Agora, com 29 anos, eu às vezes me pergunto sobre as escolhas que fiz. O exército se tornou a única vida que eu conheço. Não sei se eu deveria estar irritado ou contente com esse fato; na maioria do tempo, eu me encontro alternando entre os dois sentimentos, dependendo do dia. Quando as pessoas perguntam, digo a elas que sou um grunhido, e não estou mentindo. Ainda vivo em uma base na Alemanha, tenho talvez cem mil dólares em economias e não tenho um encontro há anos.
Eu não surfo mais, mesmo quando estou de licença, mas nos meus dias de folga eu dirijo minha Harley para o norte ou para o sul, pra onde quer que o meu humor me levar. A Harley foi à única coisa melhor que eu já comprei pra mim mesmo, embora tenha custado uma fortuna naquele tempo. Combina comigo, desde que eu me tornei um tipo de solitário. A maioria dos meus amigos deixaram o serviço, mas eu provavelmente vou ser mandado de volta para o Iraque nos próximos meses. Pelo menos, estes são os rumores que circulam na base. Na primeira vez que eu encontrei Savannah Lynn Curtis - para mim, ela sempre será Savannah Lynn Crutis - eu nunca poderia prever que a minha vida iria terminar do jeito que está ou acreditar que faria do exército a minha carreira.

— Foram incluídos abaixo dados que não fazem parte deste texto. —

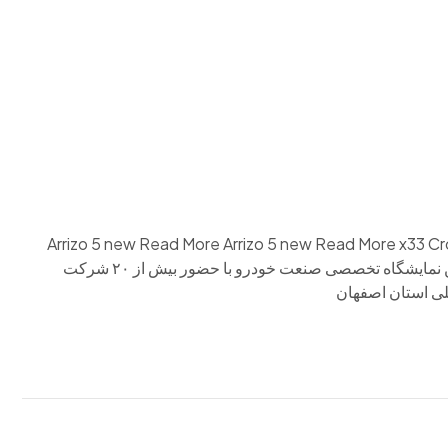
م وی ام
فونیکس
فونیکس NEV
اکستریم
موتورسیکل
Arrizo 5 new Read More Arrizo 5 new Read More x33 C
X55 pro Read More Lamari Read More Read More هفدهمین نمایشگاه تخصصی صنعت خودرو با حضور بیش از ۲۰ شرکت
للی استان اصفهان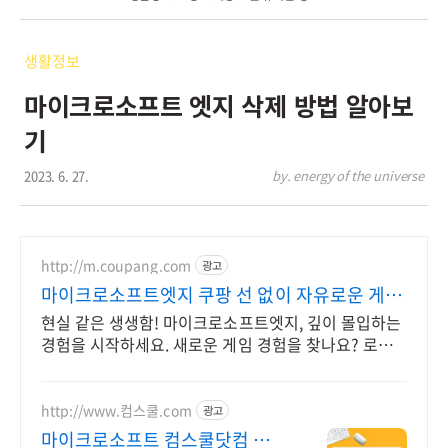
생활정보
마이크로소프트 엣지 삭제 방법 알아보
기
2023. 6. 27.
by. energy of the universe
http://m.coupang.com
광고
마이크로소프트엣지 쿠팡 선 없이 자유로운 게이
밍
현실 같은 생생함! 마이크로소프트엣지, 깊이 몰입하는
경험을 시작하세요. 새로운 게임 경험을 찾나요? 로켓
배송으로 빠르게 즐겨보세요.
http://www.컴스쿨.com
광고
마이크로소프트 컴스쿨닷컴 당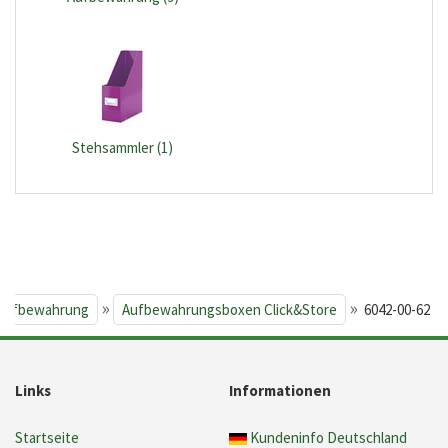
Stehsammler (1)
»
»
 Aufbewahrung
Aufbewahrungsboxen Click&Store
6042-00-62
Links
Informationen
Startseite
Kundeninfo Deutschland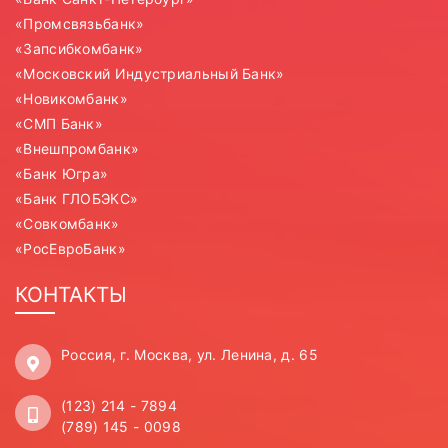
«Промсвязьбанк»
«Запсибкомбанк»
«Московский Индустриальный Банк»
«Новикомбанк»
«СМП Банк»
«Внешпромбанк»
«Банк Югра»
«Банк ГЛОБЭКС»
«Совкомбанк»
«РосЕвроБанк»
КОНТАКТЫ
Россия, г. Москва, ул. Ленина, д. 65
(123) 214 - 7894
(789) 145 - 0098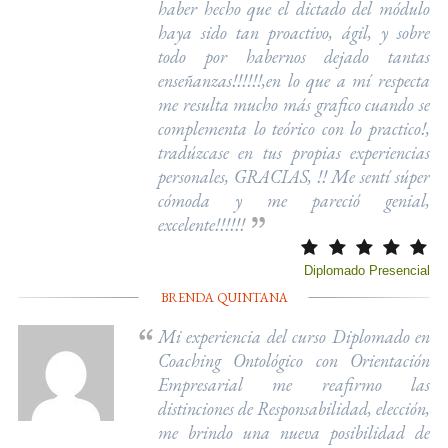
haber hecho que el dictado del módulo
haya sido tan proactivo, ágil, y sobre
todo por habernos dejado tantas
enseñanzas!!!!!!,en lo que a mí respecta
me resulta mucho más grafico cuando se
complementa lo teórico con lo practico!,
tradúzcase en tus propias experiencias
personales, GRACIAS, !! Me sentí súper
cómoda y me pareció genial,
excelente!!!!!!
Diplomado Presencial
BRENDA QUINTANA
Mi experiencia del curso Diplomado en
Coaching Ontológico con Orientación
Empresarial me reafirmo las
distinciones de Responsabilidad, elección,
me brindo una nueva posibilidad de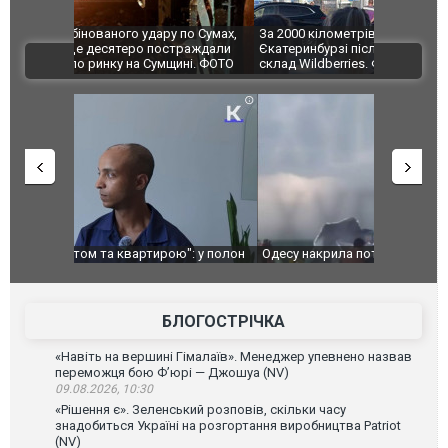
по Сумах,
За 2000 кілометрів від кордону з Україною: в
"Мої іграш
траждали
Єкатеринбурзі після атаки дронів загорівся
суперкарів
ВІДЕО
ині. ФОТО
склад Wildberries. ФОТО. ВІДЕО
": у полон
Одесу накрила потужна злива з градом та
Вже вивели 
в тезка
ураганним вітром
позашляхов
лаха
БЛОГОСТРІЧКА
«Навіть на вершині Гімалаїв». Менеджер упевнено назвав
переможця бою Ф’юрі — Джошуа (NV)
09.08.2026, 10:30
«Рішення є». Зеленський розповів, скільки часу
знадобиться Україні на розгортання виробництва Patriot
(NV)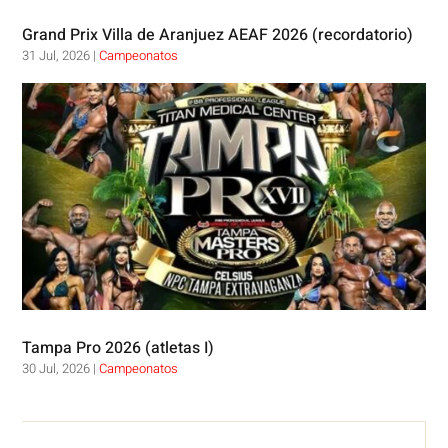
Grand Prix Villa de Aranjuez AEAF 2026 (recordatorio)
31 Jul, 2026
|
Campeonatos
Tampa Pro 2026 (atletas I)
30 Jul, 2026
|
Campeonatos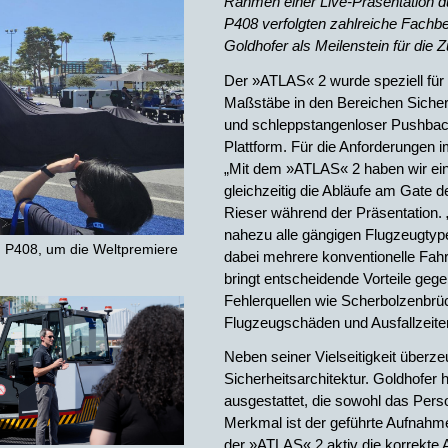
Rahmen einer Live-Präsentation dur
P408 verfolgten zahlreiche Fachb
Goldhofer als Meilenstein für die 
Der »ATLAS« 2 wurde speziell für
Maßstäbe in den Bereichen Sicherhe
und schleppstangenloser Pushbac
Plattform. Für die Anforderungen i
„Mit dem »ATLAS« 2 haben wir ein
gleichzeitig die Abläufe am Gate de
Rieser während der Präsentation.
nahezu alle gängigen Flugzeugty
 P408, um die Weltpremiere
dabei mehrere konventionelle Fahr
bringt entscheidende Vorteile ge
Fehlerquellen wie Scherbolzenbrüc
Flugzeugschäden und Ausfallzeite
Neben seiner Vielseitigkeit überz
Sicherheitsarchitektur. Goldhofer 
ausgestattet, die sowohl das Pers
Merkmal ist der geführte Aufnahm
der »ATLAS« 2 aktiv die korrekte 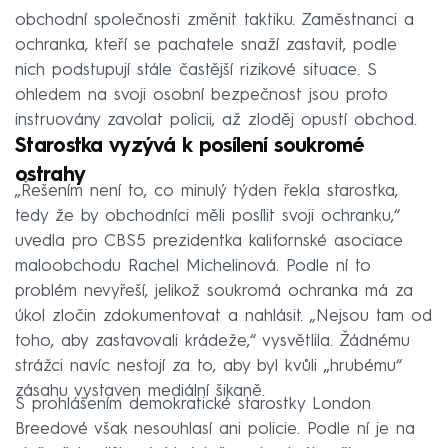
obchodní společnosti změnit taktiku. Zaměstnanci a
ochranka, kteří se pachatele snaží zastavit, podle
nich podstupují stále častější rizikové situace. S
ohledem na svoji osobní bezpečnost jsou proto
instruovány zavolat policii, až zloděj opustí obchod.
Starostka vyzývá k posílení soukromé
ostrahy
„Řešením není to, co minulý týden řekla starostka,
tedy že by obchodníci měli posílit svoji ochranku,“
uvedla pro CBS5 prezidentka kalifornské asociace
maloobchodu Rachel Michelinová. Podle ní to
problém nevyřeší, jelikož soukromá ochranka má za
úkol zločin zdokumentovat a nahlásit. „Nejsou tam od
toho, aby zastavovali krádeže,“ vysvětlila. Žádnému
strážci navíc nestojí za to, aby byl kvůli „hrubému“
zásahu vystaven mediální šikaně.
S prohlášením demokratické starostky London
Breedové však nesouhlasí ani policie. Podle ní je na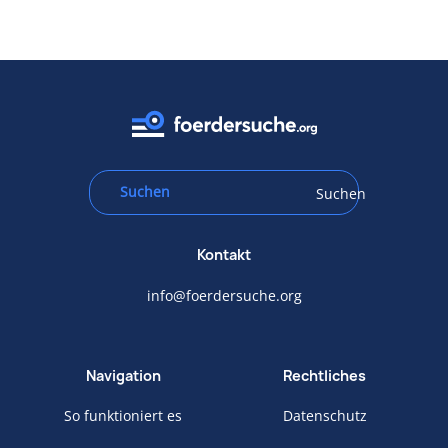
Suchen
Kontakt
info@foerdersuche.org
Navigation
Rechtliches
So funktioniert es
Datenschutz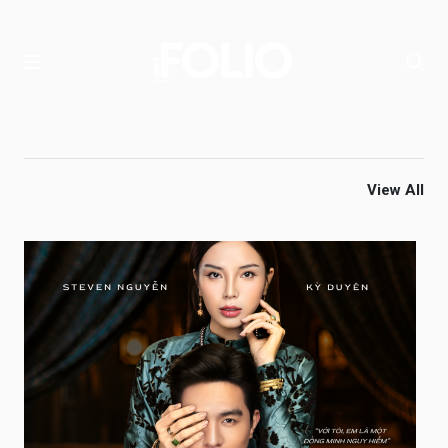
View All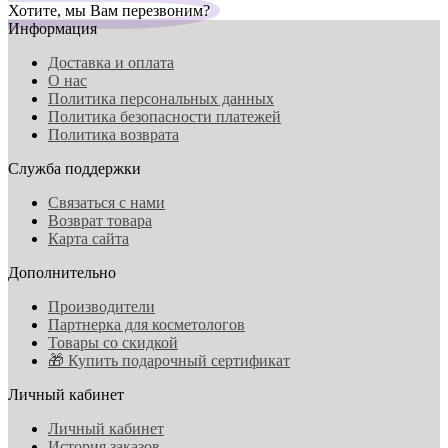
Хотите, мы Вам перезвоним?
Информация
Доставка и оплата
О нас
Политика персональных данных
Политика безопасности платежей
Политика возврата
Служба поддержки
Связаться с нами
Возврат товара
Карта сайта
Дополнительно
Производители
Партнерка для косметологов
Товары со скидкой
🎁 Купить подарочный сертификат
Личный кабинет
Личный кабинет
История заказов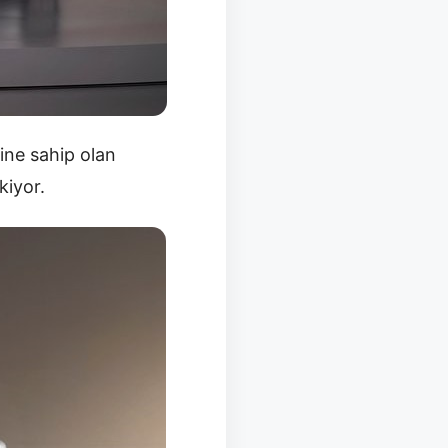
ine sahip olan
kiyor.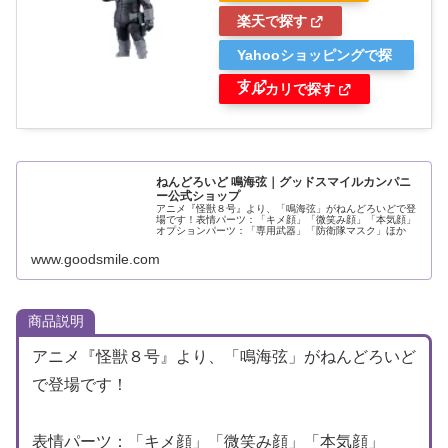
楽天で探す
Yahooショッピングで探
す
メルカリで探す
ねんどろいど 鳴海弦｜グッドスマイルカンパニ
ー公式ショップ
アニメ『怪獣８号』より、「鳴海弦」がねんどろいどで登
場です！表情パーツ：「キメ顔」「微笑み顔」「本気顔」
オプションパーツ：「専用武器」「防衛隊マスク」ほか
www.goodsmile.com
商品説明
アニメ『怪獣８号』より、「鳴海弦」がねんどろいど
で登場です！
表情パーツ：「キメ顔」「微笑み顔」「本気顔」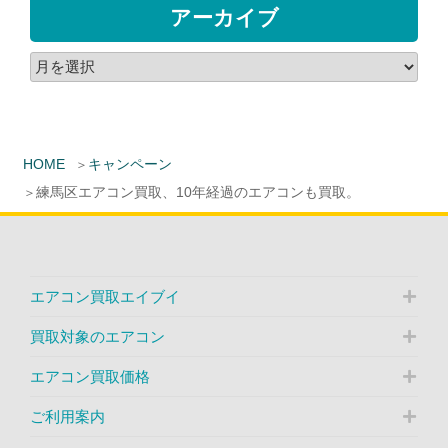
アーカイブ
HOME
キャンペーン
練馬区エアコン買取、10年経過のエアコンも買取。
エアコン買取エイブイ
買取対象のエアコン
エアコン買取価格
ご利用案内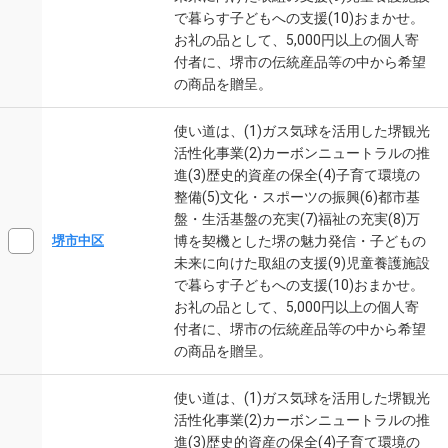
で暮らす子どもへの支援(10)おまかせ。
お礼の品として、5,000円以上の個人寄
付者に、堺市の伝統産品等の中から希望
の商品を贈呈。
使い道は、(1)ガス気球を活用した堺観光
活性化事業(2)カーボンニュートラルの推
進(3)歴史的資産の保全(4)子育て環境の
整備(5)文化・スポーツの振興(6)都市基
盤・生活基盤の充実(7)福祉の充実(8)万
博を契機とした堺の魅力発信・子どもの
堺市中区
未来に向けた取組の支援(9)児童養護施設
で暮らす子どもへの支援(10)おまかせ。
お礼の品として、5,000円以上の個人寄
付者に、堺市の伝統産品等の中から希望
の商品を贈呈。
使い道は、(1)ガス気球を活用した堺観光
活性化事業(2)カーボンニュートラルの推
進(3)歴史的資産の保全(4)子育て環境の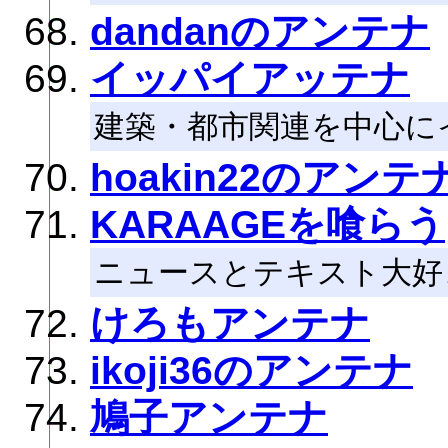
dandanのアンテナ
イッパイアッテナ
建築・都市関連を中心に
hoakin22のアンテ
KARAAGEを喰らう
ニュースとテキスト大好
けろもアンテナ
ikoji36のアンテナ
鳩子アンテナ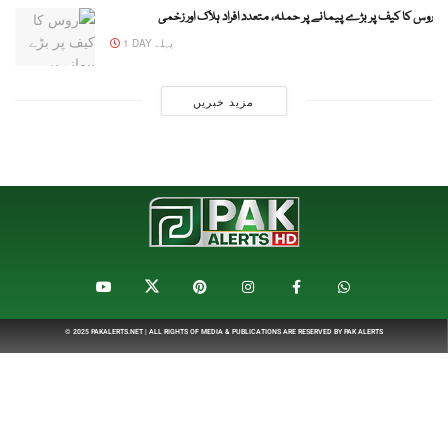
روس کا کیف پر بڑے پیمانے پر حملہ، متعدد افراد ہلاک اور زخمی
1 DAY پہلے
مزید خبریں
© 2025
PAKALERTS.NET
| ALL RIGHTS OF MEDIA & PUBLICATIONS ARE RESERVED BY
PAK ALERTS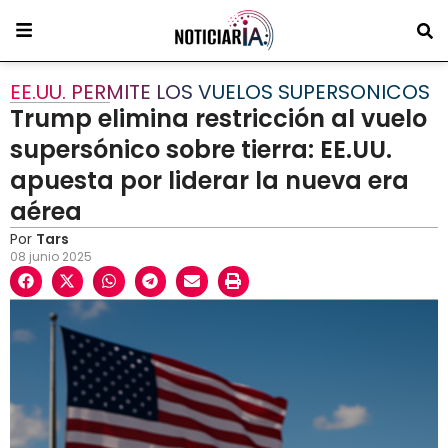
EE.UU. PERMITE LOS VUELOS SUPERSONICOS
Trump elimina restricción al vuelo
supersónico sobre tierra: EE.UU.
apuesta por liderar la nueva era
aérea
Por
Tars
08 junio 2025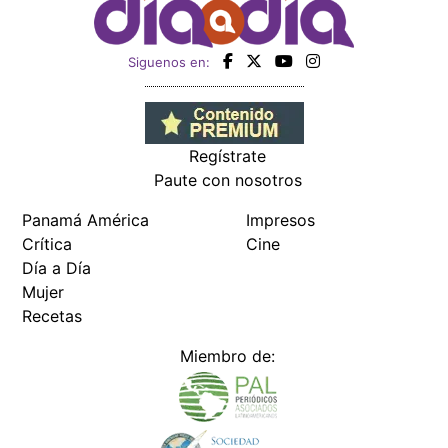
Siguenos en:
Regístrate
Paute con nosotros
Panamá América
Impresos
Crítica
Cine
Día a Día
Mujer
Recetas
Miembro de: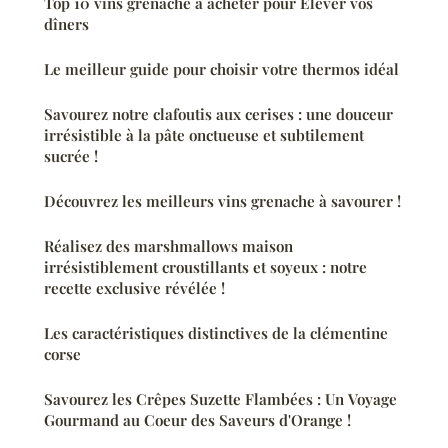
Top 10 vins grenache à acheter pour Élever vos
dîners
Le meilleur guide pour choisir votre thermos idéal
Savourez notre clafoutis aux cerises : une douceur
irrésistible à la pâte onctueuse et subtilement
sucrée !
Découvrez les meilleurs vins grenache à savourer !
Réalisez des marshmallows maison
irrésistiblement croustillants et soyeux : notre
recette exclusive révélée !
Les caractéristiques distinctives de la clémentine
corse
Savourez les Crêpes Suzette Flambées : Un Voyage
Gourmand au Coeur des Saveurs d'Orange !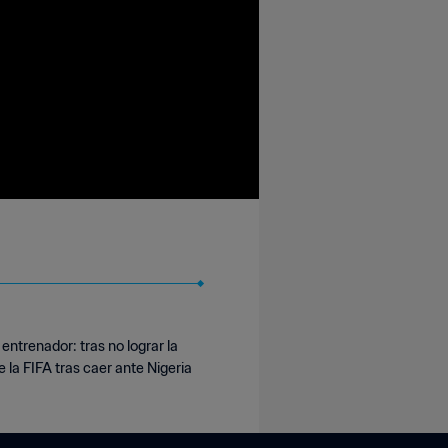
entrenador: tras no lograr la
 la FIFA tras caer ante Nigeria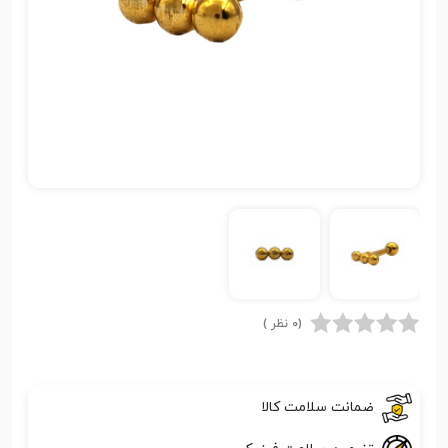
(0 نظر )
ضمانت سلامت کالا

Mas eu a encontrei; isso é o que faz a minha vida atual ser tão estranha. Eu me apaixonei por ela quando nós estávamos juntos, então me apaixonei mais profundamente por ela nos anos que nós ficamos separados. Nossa estória tem três partes: um começo, um meio e um fim. E embora esse seja o modo que todas as estória se desenrolam, eu ainda não acredito que a nossa não durou para sempre.
Eu reflito essas coisas, e como sempre, nosso tempo juntos volta pra mim. Eu me acho lembrando como começou por enquanto essas memórias são tudo que me restaram.